__Фрагмент документа__:
%%

Всегда — доверие. Кто из признанных имен мог бы позвонить по телефону: «Почему Вы не пришли ко мне сегодня, как мы сговорились? Когда придете?» Я не пришла, потому что в майский день внезапно пошел снег, а я была в летнем платье. Ехать надо было с пересадкой и долго бежать пешком. «Вы уже, наверное, убрали пальто в сундук, — сказал он сострадательно, — сговоримся на завтра».
Был и такой звонок: «Приезжайте сейчас на Рождественский бульвар, я познакомлю Вас с Ахматовой». Я не поехала.
Он писал мне рекомендацию для принятия в члены групкома писателей, дарил свою книгу «На ранних поездах»[355] с трогательной надписью. Широкая простота, доступность и была гранью его таланта, такого необычного.
Когда он скончался, один из поклонников, приехавший на проводы гроба, спросил у встречной женщины: «Где дом писателя Пастернака?» — «А, этот, — ответила она, — он и на писателя не похож».
«Мой друг пишет всегда с инициативной мыслью. Последнее время его стали „прихлопывать“, самостоятельность и ставится в вину».
«Реакционно всё — башмаки, коммунисты, надо вернуться к остроте 1911 года».
При встрече с Горьким [тот] заговорил о ложном положении совести в наше время. Он не поддержал разговора.

%%

(Элементы набора данных)
%%

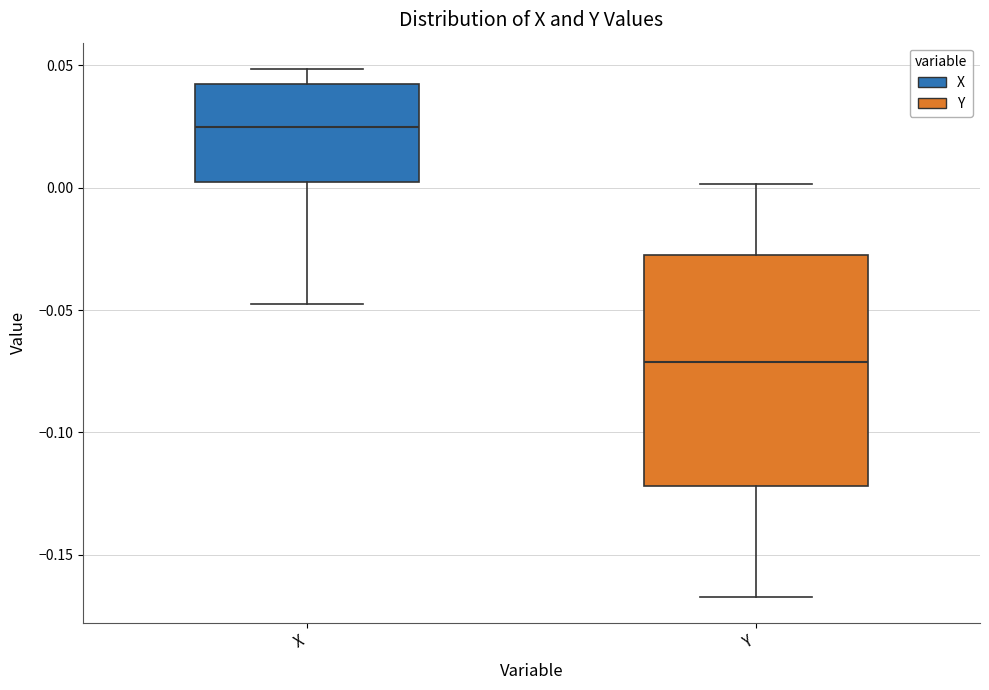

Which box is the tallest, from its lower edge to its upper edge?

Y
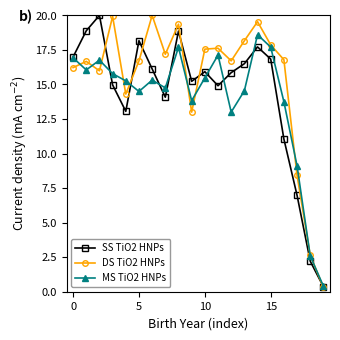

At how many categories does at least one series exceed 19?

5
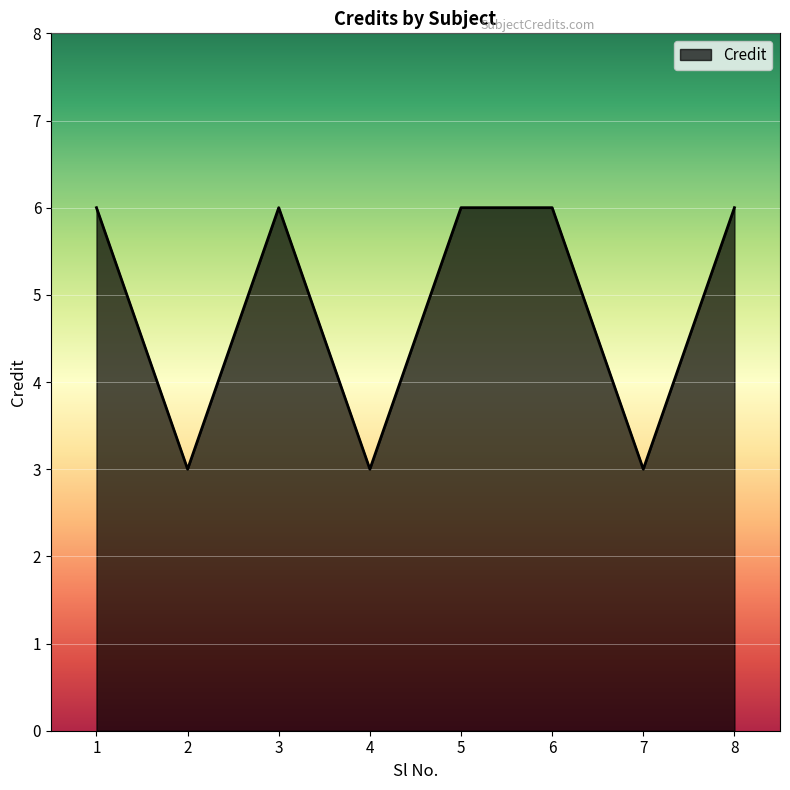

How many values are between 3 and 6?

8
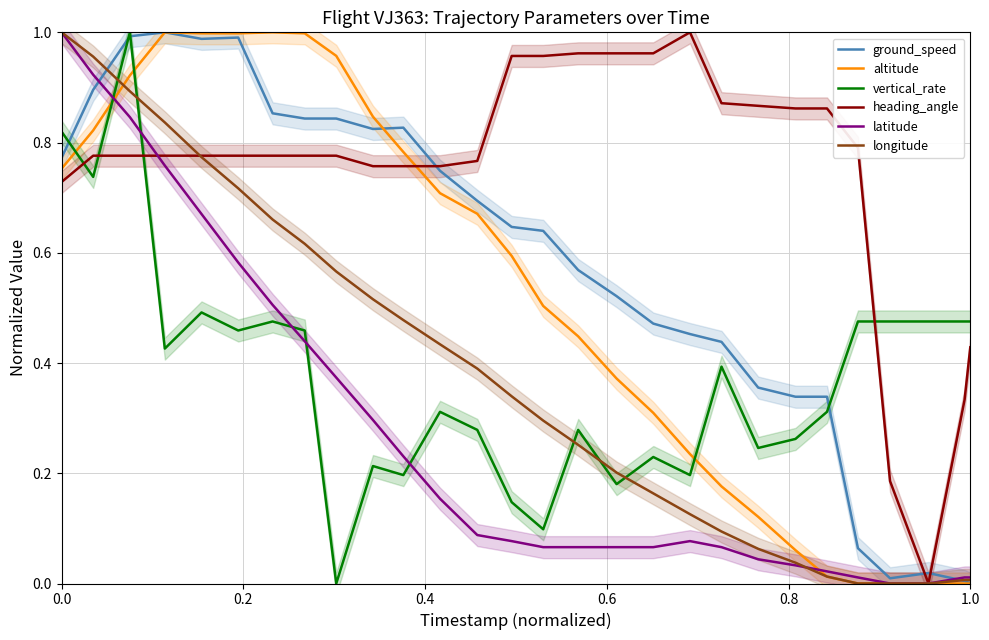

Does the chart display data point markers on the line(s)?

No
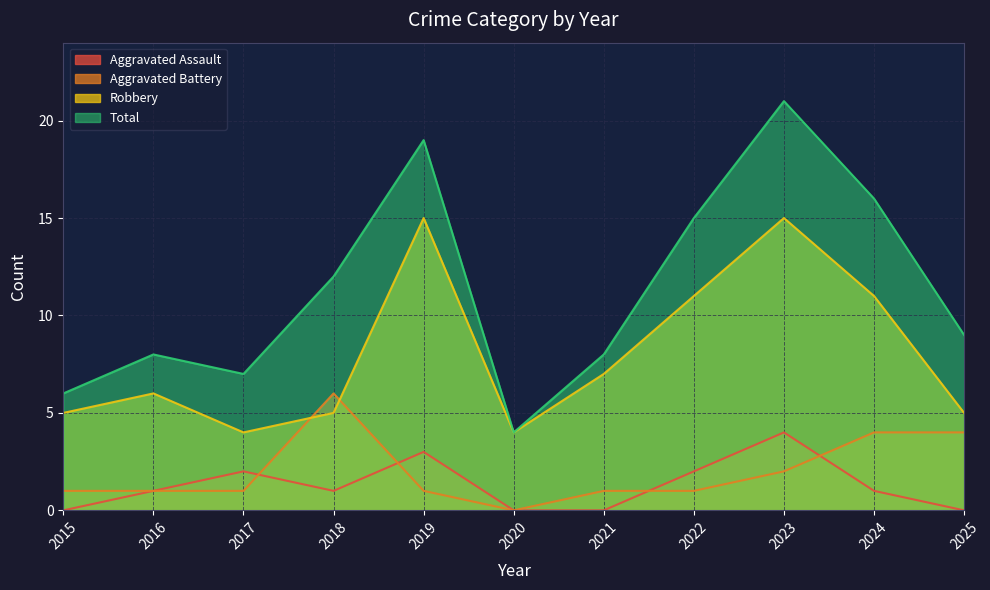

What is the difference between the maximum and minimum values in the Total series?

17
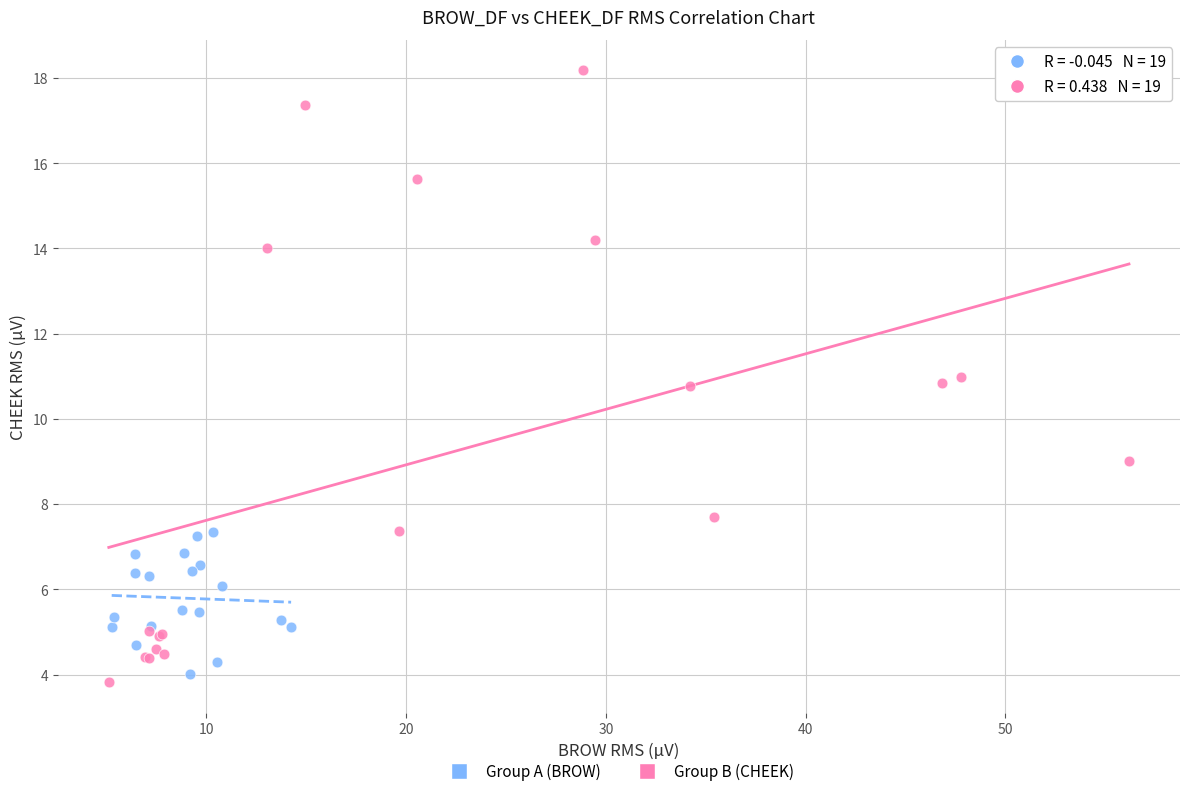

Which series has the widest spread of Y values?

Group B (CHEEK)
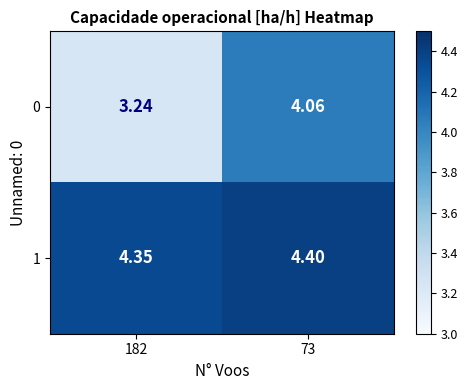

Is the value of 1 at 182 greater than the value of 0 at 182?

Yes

%%

__Обязательные задания__:
#1 Переведите на английский язык предложение из отрывка о Пастернаке: «Широкая простота, доступность и была гранью его таланта, такого необычного».
#2 Извлеките без изменений часть отрывка о Пастернаке: начните со слов, в которых есть "Был и такой", и остановитесь после слов "таланта, такого необычного.".

__Набор ответов__:
#1 Broad simplicity and approachability were a facet of his talent, such an unusual one.

#2
Был и такой звонок: «Приезжайте сейчас на Рождественский бульвар, я познакомлю Вас с Ахматовой». Я не поехала.
Он писал мне рекомендацию для принятия в члены групкома писателей, дарил свою книгу «На ранних поездах»[355] с трогательной надписью. Широкая простота, доступность и была гранью его таланта, такого необычного.